Evaluating LLM-generated Worked Examples in an Introductory Programming Course
Abstract
Worked examples, which illustrate the process for solving a problem step-by-step, are a well-established pedagogical technique that has been widely studied in computing classrooms. However, creating high-quality worked examples is very time-intensive for educators, and thus learners tend not to have access to a broad range of such examples. The recent emergence of powerful large language models (LLMs), which appear capable of generating high-quality human-like content, may offer a solution. Separate strands of recent work have shown that LLMs can accurately generate code suitable for a novice audience, and that they can generate high-quality explanations of code.

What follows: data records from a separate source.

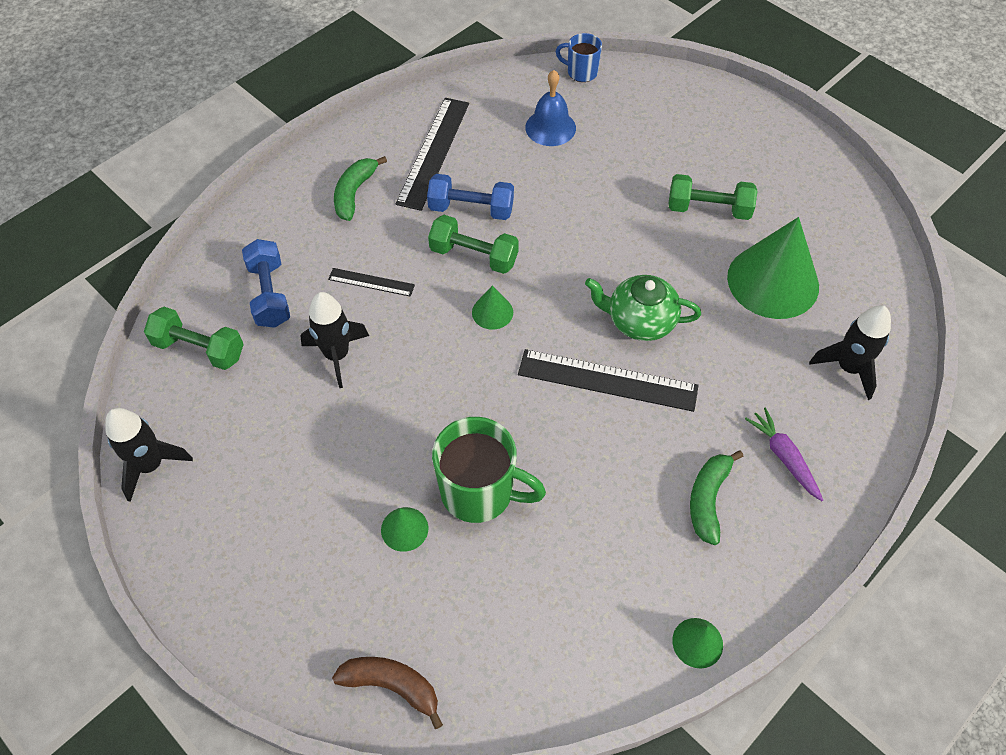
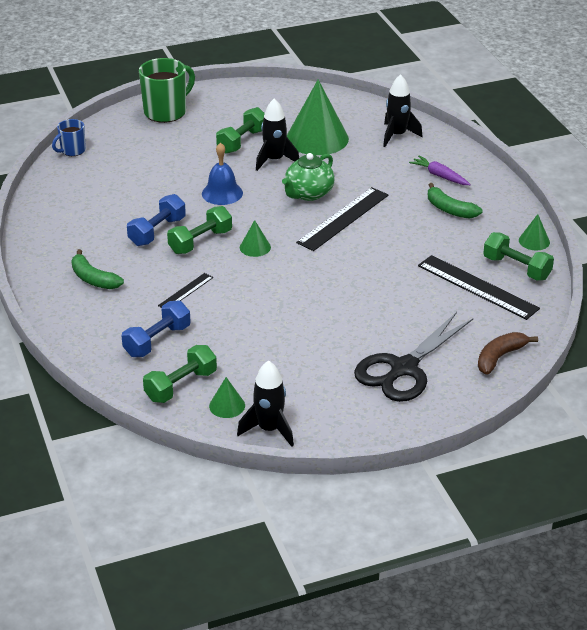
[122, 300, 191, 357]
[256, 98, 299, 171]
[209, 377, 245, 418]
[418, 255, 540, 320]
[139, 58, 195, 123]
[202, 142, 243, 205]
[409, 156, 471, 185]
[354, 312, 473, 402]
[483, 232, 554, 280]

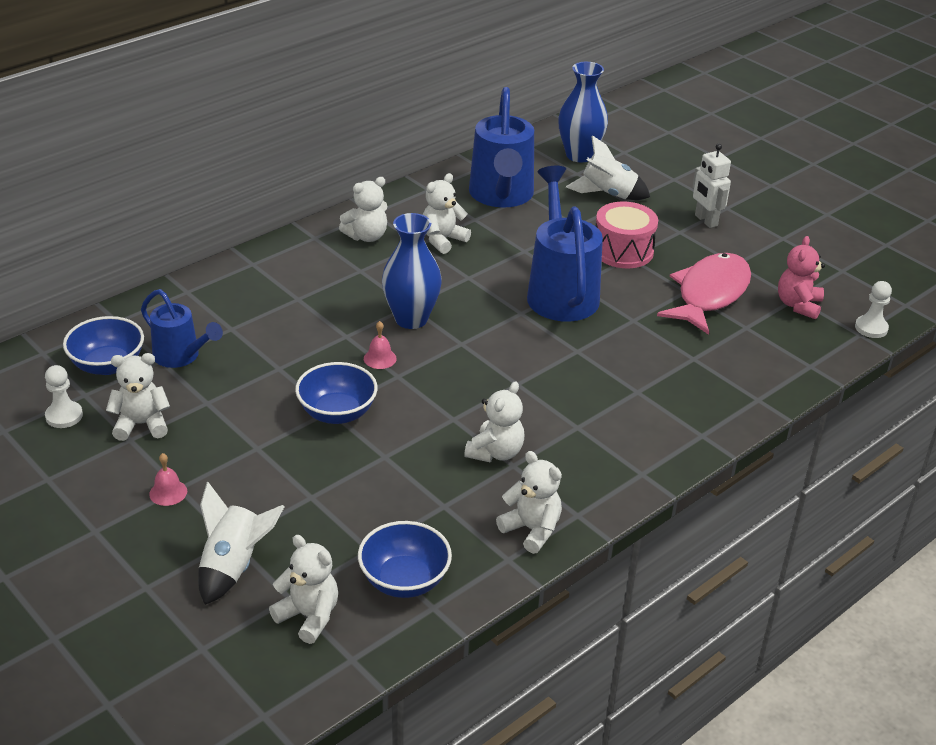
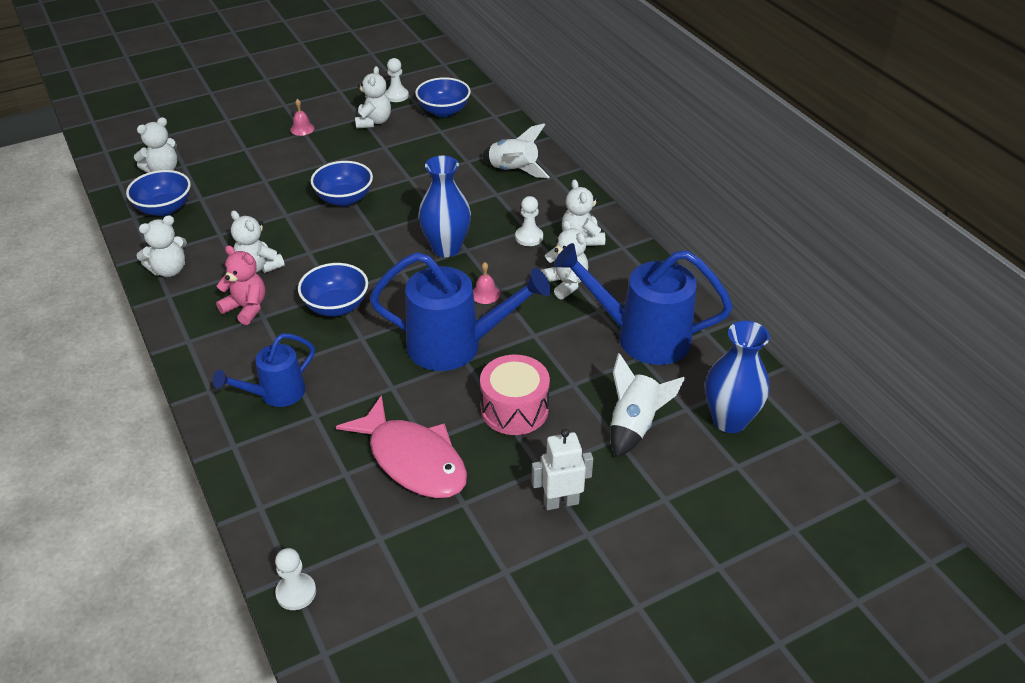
[213, 333, 315, 407]
[482, 124, 550, 178]
[473, 262, 500, 304]
[216, 245, 265, 325]
[298, 263, 368, 316]
[515, 196, 543, 246]

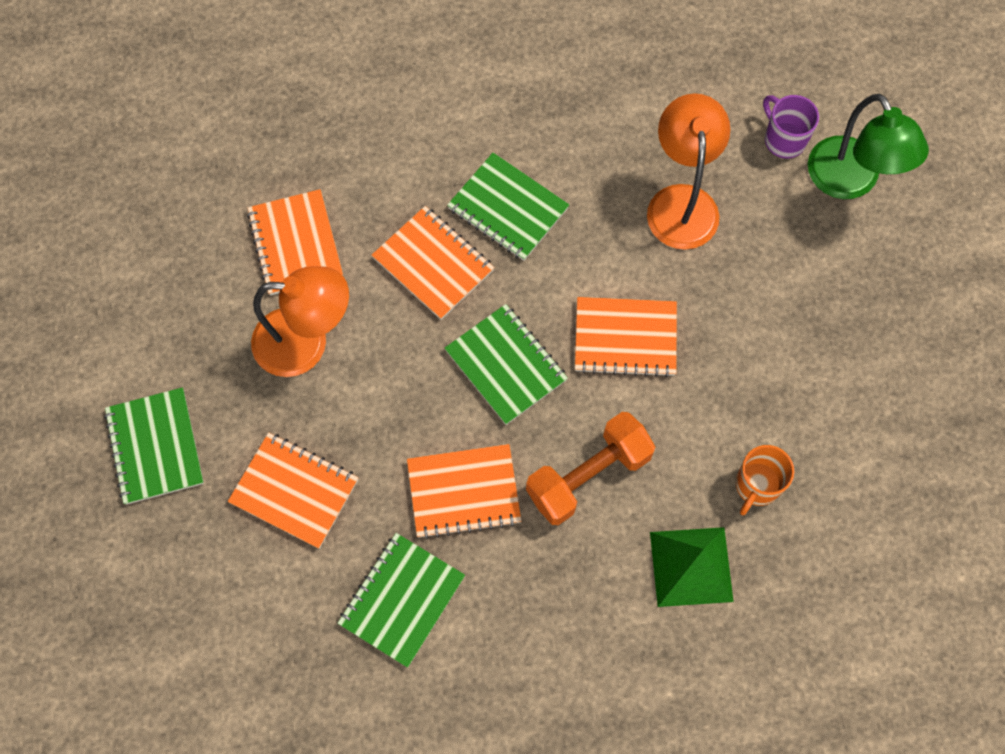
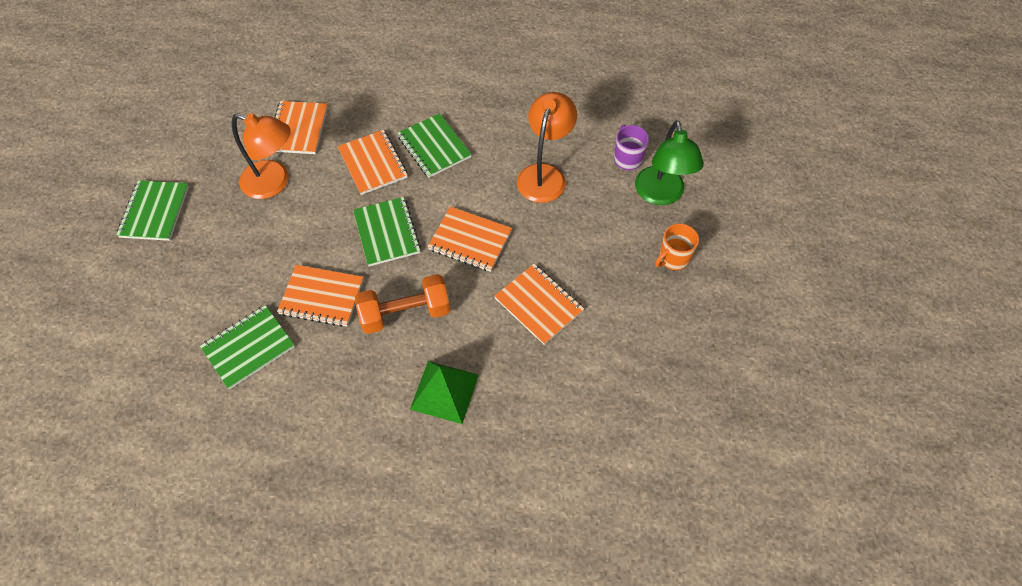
[494, 264, 584, 345]
[655, 223, 699, 270]

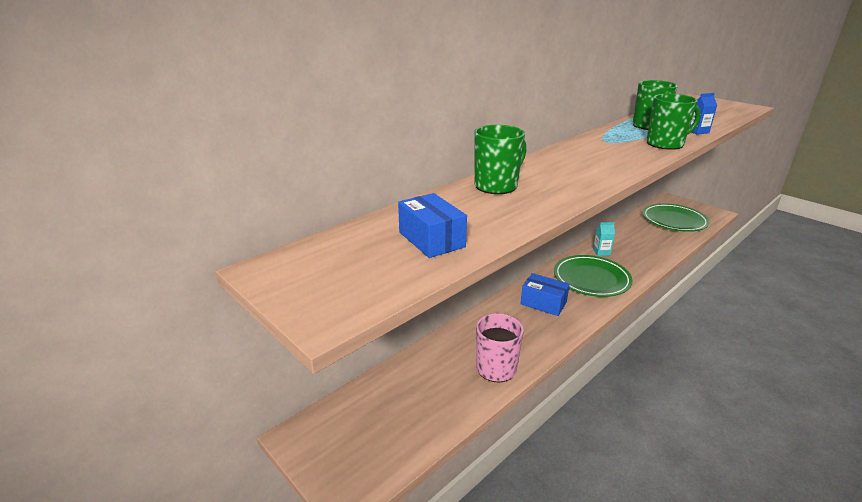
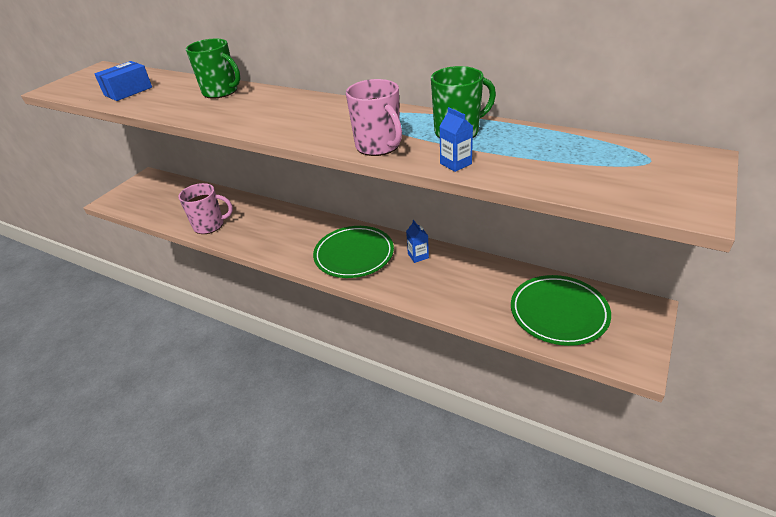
[520, 273, 570, 316] (first image)
[406, 220, 429, 263]
[346, 79, 402, 156]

Therefore, LLMs may be well suited to creating a broad range of worked examples, overcoming the bottleneck of manual effort that is currently required. In this work, we present a novel tool, ‘WorkedGen’, which uses an LLM to generate interactive worked examples. We evaluate this tool with both an expert assessment of the content, and a user study involving students in a first-year Python programming course (n = ~400). We find that prompt chaining and one-shot learning are useful strategies for optimising the output of an LLM when producing worked examples. Our expert analysis suggests that LLMs generate clear explanations, and our classroom deployment revealed that students find the LLM-generated worked examples useful for their learning. We propose several avenues for future work, including investigating WorkedGen’s value in a range of programming languages, and with more complex questions suitable for more advanced courses.